[AIM OF THE EXERCISE]
Below are entries; print them exactly from the first line through the one containing "78. See generally".

(Dataset entries)

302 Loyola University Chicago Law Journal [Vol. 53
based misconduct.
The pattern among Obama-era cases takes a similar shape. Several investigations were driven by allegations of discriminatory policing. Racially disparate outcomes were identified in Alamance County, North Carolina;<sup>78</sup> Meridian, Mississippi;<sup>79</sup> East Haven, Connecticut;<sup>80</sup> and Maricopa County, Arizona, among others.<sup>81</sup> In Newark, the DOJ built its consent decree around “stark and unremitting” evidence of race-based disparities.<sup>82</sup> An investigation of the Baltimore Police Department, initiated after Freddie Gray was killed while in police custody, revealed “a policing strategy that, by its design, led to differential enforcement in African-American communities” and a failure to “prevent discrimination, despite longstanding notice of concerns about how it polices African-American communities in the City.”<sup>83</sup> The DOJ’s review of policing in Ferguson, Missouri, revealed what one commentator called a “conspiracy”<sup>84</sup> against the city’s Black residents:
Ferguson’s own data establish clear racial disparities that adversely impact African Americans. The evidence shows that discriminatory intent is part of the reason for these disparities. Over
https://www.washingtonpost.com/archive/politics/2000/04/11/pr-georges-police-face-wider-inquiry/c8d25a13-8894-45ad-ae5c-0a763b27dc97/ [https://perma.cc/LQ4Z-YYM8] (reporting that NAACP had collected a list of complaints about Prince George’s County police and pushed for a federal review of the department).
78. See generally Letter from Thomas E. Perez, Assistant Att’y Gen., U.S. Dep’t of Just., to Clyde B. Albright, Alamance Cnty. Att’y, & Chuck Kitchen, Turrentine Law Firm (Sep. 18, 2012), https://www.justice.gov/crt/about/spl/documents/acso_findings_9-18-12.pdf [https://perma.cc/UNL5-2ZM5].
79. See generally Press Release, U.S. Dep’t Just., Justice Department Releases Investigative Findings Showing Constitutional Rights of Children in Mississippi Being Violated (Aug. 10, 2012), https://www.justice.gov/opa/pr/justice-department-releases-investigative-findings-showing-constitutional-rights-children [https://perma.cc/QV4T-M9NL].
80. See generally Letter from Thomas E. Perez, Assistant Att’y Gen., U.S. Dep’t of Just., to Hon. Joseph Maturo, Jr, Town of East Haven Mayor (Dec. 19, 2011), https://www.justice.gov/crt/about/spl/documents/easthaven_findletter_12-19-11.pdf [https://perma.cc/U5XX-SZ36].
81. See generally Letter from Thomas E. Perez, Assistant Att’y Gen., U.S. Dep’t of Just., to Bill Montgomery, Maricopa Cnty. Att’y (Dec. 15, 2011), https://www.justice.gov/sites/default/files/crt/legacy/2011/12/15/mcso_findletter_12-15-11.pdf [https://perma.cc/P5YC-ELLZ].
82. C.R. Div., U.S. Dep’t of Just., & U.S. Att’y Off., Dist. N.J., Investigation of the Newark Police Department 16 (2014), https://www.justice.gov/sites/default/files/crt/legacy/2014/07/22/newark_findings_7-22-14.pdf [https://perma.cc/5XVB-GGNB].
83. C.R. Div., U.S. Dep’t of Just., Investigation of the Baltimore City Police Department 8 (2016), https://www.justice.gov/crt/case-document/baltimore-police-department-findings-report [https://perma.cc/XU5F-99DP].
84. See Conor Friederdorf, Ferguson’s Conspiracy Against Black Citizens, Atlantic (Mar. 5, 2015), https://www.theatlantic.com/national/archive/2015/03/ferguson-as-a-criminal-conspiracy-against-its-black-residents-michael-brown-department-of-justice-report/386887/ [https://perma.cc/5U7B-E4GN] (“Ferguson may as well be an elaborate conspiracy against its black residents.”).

[RESULT FOR THIS TASK]
302 Loyola University Chicago Law Journal [Vol. 53
based misconduct.
The pattern among Obama-era cases takes a similar shape. Several investigations were driven by allegations of discriminatory policing. Racially disparate outcomes were identified in Alamance County, North Carolina;<sup>78</sup> Meridian, Mississippi;<sup>79</sup> East Haven, Connecticut;<sup>80</sup> and Maricopa County, Arizona, among others.<sup>81</sup> In Newark, the DOJ built its consent decree around “stark and unremitting” evidence of race-based disparities.<sup>82</sup> An investigation of the Baltimore Police Department, initiated after Freddie Gray was killed while in police custody, revealed “a policing strategy that, by its design, led to differential enforcement in African-American communities” and a failure to “prevent discrimination, despite longstanding notice of concerns about how it polices African-American communities in the City.”<sup>83</sup> The DOJ’s review of policing in Ferguson, Missouri, revealed what one commentator called a “conspiracy”<sup>84</sup> against the city’s Black residents:
Ferguson’s own data establish clear racial disparities that adversely impact African Americans. The evidence shows that discriminatory intent is part of the reason for these disparities. Over
https://www.washingtonpost.com/archive/politics/2000/04/11/pr-georges-police-face-wider-inquiry/c8d25a13-8894-45ad-ae5c-0a763b27dc97/ [https://perma.cc/LQ4Z-YYM8] (reporting that NAACP had collected a list of complaints about Prince George’s County police and pushed for a federal review of the department).
78. See generally Letter from Thomas E. Perez, Assistant Att’y Gen., U.S. Dep’t of Just., to Clyde B. Albright, Alamance Cnty. Att’y, & Chuck Kitchen, Turrentine Law Firm (Sep. 18, 2012), https://www.justice.gov/crt/about/spl/documents/acso_findings_9-18-12.pdf [https://perma.cc/UNL5-2ZM5].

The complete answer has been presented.